This is very exciting! I'm so glad you're going to start getting into art with us!
-For shaky hands--this depends on why it's shaking? Some people do have a medical condition where their hands shake--it's pretty common. I have a friend who is a fine art realist painter, and she still manages, but by having a very long brush to correct the shake. In digital programs we simulate having a long brush by applying smoothing that you can put on brush strokes (just look up smoothing for whatever program you are using) I don't have a medical reason for shaking but sometimes I do because I either had a chocolate cake and a kick of caffiene from that or if I'm lower on sugar because I have a meal coming up--so a great trick is to sloooooowly breath out as you draw the line, as if you are doing Yoga. I don't know if you ever wear makeup, but if you ever put on mascara or see someone else putting on mascara or eye liner, they leave often their mouth partly open because it steadies their hands.
-Keep a sketchbook, draw in it whenever you are bored. I have about 30-40 sketchbooks under my belt and that is the core of where I learned to draw. I drew from life-- sneakily drawing other people sitting in the office, other people at the food court, other people at a library (wear sunglasses and no one will know. I'm a girl so it's way less creepy) draw buildings in your city, draw cars, draw your friends, draw your hands, draw shoes (draw SO MANY SHOES) and copy the work from artists that you admire (just make sure to mark who it is your copying somewhere on your sketchbook page so people know that wasn't you that invented that.) Your sketchbook is yours and yours alone. It's freakin awesome and it's where I do almost all of my worldbuilding before I write.
-here's some books you can buy for fairly cheap or can rent from your local library -- James Gurney "Color and Light: A guide for the realist painter." It's really great for learning how color theory works. It doesn't really have assignments in it so you'll have to make your own, but it's just an incredible recourse and it has a ton of dinosaurs in it. ALSO he goes into depth about how a lot of what we learned about color theory in school was in fact incorrect so I really think every artist should give this book a looksie.
--Scott Robertson "How to Draw : Drawing and Sketching Objects and Environments from your Imagination" This is a VERY intense book about how to draw in perspective. It is AMAZING. It's also a lot to take in, but if you do it step by step, you will learn so much. I've been doing art professionally for a while now, and I got this book in January, just finished doing assignments I gave myself for each lesson in this book and I learned just so much, and that's as someone who already thought they knew perspective.

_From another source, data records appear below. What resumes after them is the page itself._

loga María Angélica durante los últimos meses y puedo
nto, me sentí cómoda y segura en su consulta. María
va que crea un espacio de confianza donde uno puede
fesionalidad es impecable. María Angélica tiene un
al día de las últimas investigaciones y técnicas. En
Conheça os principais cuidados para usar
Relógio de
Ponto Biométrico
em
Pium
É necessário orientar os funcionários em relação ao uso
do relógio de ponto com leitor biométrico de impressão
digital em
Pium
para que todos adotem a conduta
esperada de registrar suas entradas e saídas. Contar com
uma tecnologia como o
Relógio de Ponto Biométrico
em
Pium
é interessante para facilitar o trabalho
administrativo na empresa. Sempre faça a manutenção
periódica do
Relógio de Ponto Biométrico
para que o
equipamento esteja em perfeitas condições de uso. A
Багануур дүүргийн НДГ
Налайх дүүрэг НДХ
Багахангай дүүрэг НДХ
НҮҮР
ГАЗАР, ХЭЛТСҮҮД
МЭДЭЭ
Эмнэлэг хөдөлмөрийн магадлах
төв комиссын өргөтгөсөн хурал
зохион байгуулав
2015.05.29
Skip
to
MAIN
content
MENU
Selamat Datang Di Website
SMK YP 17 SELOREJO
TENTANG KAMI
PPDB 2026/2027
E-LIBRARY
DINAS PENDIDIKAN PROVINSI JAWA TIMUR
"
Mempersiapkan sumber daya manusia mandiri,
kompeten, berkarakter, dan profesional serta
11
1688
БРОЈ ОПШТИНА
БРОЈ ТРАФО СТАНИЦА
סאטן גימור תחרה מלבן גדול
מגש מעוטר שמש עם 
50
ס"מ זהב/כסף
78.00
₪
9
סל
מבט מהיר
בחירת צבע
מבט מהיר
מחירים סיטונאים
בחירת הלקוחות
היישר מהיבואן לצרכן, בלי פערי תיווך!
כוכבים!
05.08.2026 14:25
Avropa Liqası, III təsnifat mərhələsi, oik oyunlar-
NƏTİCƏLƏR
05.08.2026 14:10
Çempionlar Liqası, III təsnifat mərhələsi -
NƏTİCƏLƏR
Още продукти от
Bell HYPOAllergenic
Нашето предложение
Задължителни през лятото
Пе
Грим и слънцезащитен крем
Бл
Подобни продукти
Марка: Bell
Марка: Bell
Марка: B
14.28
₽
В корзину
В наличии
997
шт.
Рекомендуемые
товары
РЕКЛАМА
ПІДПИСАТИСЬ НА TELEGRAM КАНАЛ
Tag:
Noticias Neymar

This book is bomb. It will make you feel like you can make robots like Evangelion. It's so good.
--"Understanding Comics" by Scott McCloud - This book is a comic book about how to understand comic books. I didn't really grow up reading a whole ton of comics, so for me this was really, really wonderful for laying out in a very scientific and practical way how comics make your reader feel and understand. It's really just--a great book.
--Also, something that I think is super important because it's very easy to compare yourself on the internet to other people--always make sure to find something you like about every piece you do. It's really easy to pick out imperfections, but a lot of artists really struggle to compliment themselves, even a little--but it's those compliments that will keep you drawing 10 years down the road. I hope you really love what you do!